*Input data*:
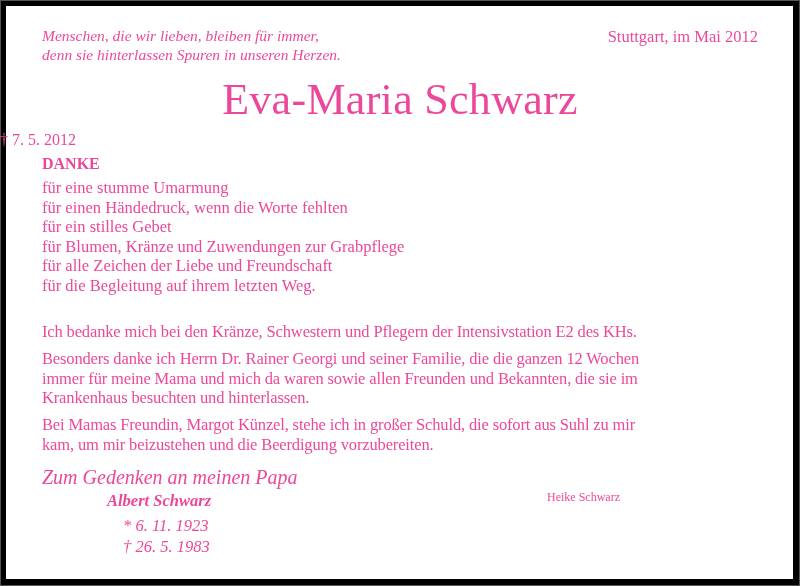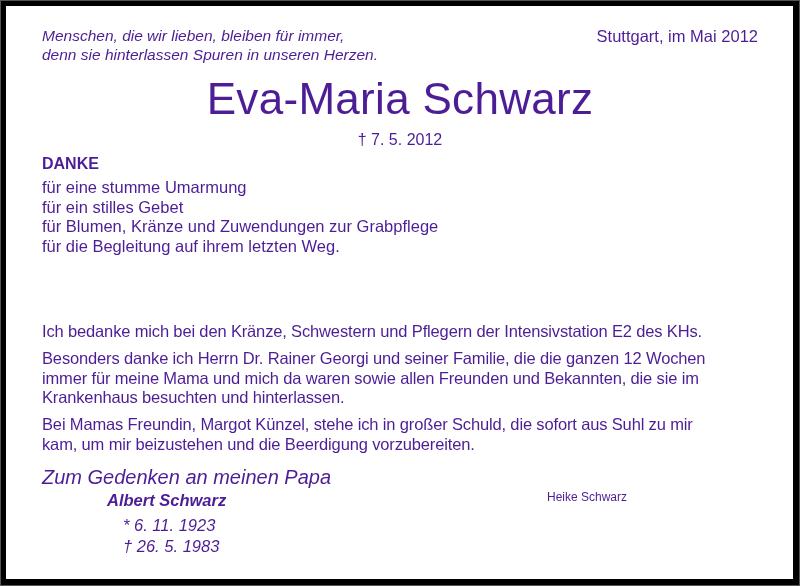--- a/index.html
+++ b/index.html
@@ -8,26 +8,26 @@
       position: absolute; left: 0; top: 0; width: 800px; height: 586px;
       box-sizing: border-box;
       border-style: solid; border-color: #000;
       border-width: 6px 7px 7px 6px;
       background: #fff;
     }
     .outer-edge {
       position: absolute; left: 0; top: 0; width: 800px; height: 586px;
       box-sizing: border-box; border: 1px solid #555; pointer-events: none;
     }
-    .serif { font-family: Liberation Sans, sans-serif; color: #4c1d95; }
+    .serif { font-family: Liberation Serif, serif; color: #ec4899; }
     .abs { position: absolute; white-space: nowrap; }
     .motto { left: 42px; top: 26px; font-size: 15.5px; font-style: italic; line-height: 19px; }
     .place { right: 42px; top: 27px; font-size: 16.5px; }
     .name { left: 0; width: 800px; text-align: center; top: 74px; font-size: 44px; letter-spacing: 0.3px; }
-    .death { left: 0; width: 800px; text-align: center; top: 131px; font-size: 16px; }
+    .death { left: 0; width: 800px; text-align: left; top: 131px; font-size: 16px; }
     .danke { left: 42px; top: 155px; font-size: 16px; font-weight: bold; }
     .lines { left: 42px; top: 178px; font-size: 16.5px; line-height: 19.5px; }
     .para { left: 42px; font-size: 16.5px; line-height: 19.6px; letter-spacing: -0.15px; }
     .p1 { top: 322px; }
     .p2 { top: 349px; }
     .p3 { top: 415px; }
     .memorial { left: 42px; top: 466px; font-size: 20px; font-style: italic; }
     .papa-name { left: 107px; top: 491px; font-size: 16.5px; font-style: italic; font-weight: bold; }
     .papa-dates { left: 123px; top: 515px; font-size: 16.5px; font-style: italic; line-height: 21px; }
     .signer { left: 547px; top: 490px; font-size: 12px; }
@@ -45,22 +45,24 @@
 
 <div class="abs serif place">Stuttgart, im Mai 2012</div>
 
 <div class="abs serif name">Eva-Maria Schwarz</div>
 <div class="abs serif death">† 7. 5. 2012</div>
 
 <div class="abs serif danke">DANKE</div>
 
 <div class="abs serif lines">
   <div>für eine stumme Umarmung</div>
+  <div>für einen Händedruck, wenn die Worte fehlten</div>
   <div>für ein stilles Gebet</div>
   <div>für Blumen, Kränze und Zuwendungen zur Grabpflege</div>
+  <div>für alle Zeichen der Liebe und Freundschaft</div>
   <div>für die Begleitung auf ihrem letzten Weg.</div>
 </div>
 
 <div class="abs serif para p1">
   <div>Ich bedanke mich bei den Kränze, Schwestern und Pflegern der Intensivstation E2 des KHs.</div>
 </div>
 
 <div class="abs serif para p2">
   <div>Besonders danke ich Herrn Dr. Rainer Georgi und seiner Familie, die die ganzen 12 Wochen</div>
   <div>immer für meine Mama und mich da waren sowie allen Freunden und Bekannten, die sie im</div>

*Description of the task*:
The lines in the listing that include the word "bold" are to be counted; give only that number.

*Exercise response*:
2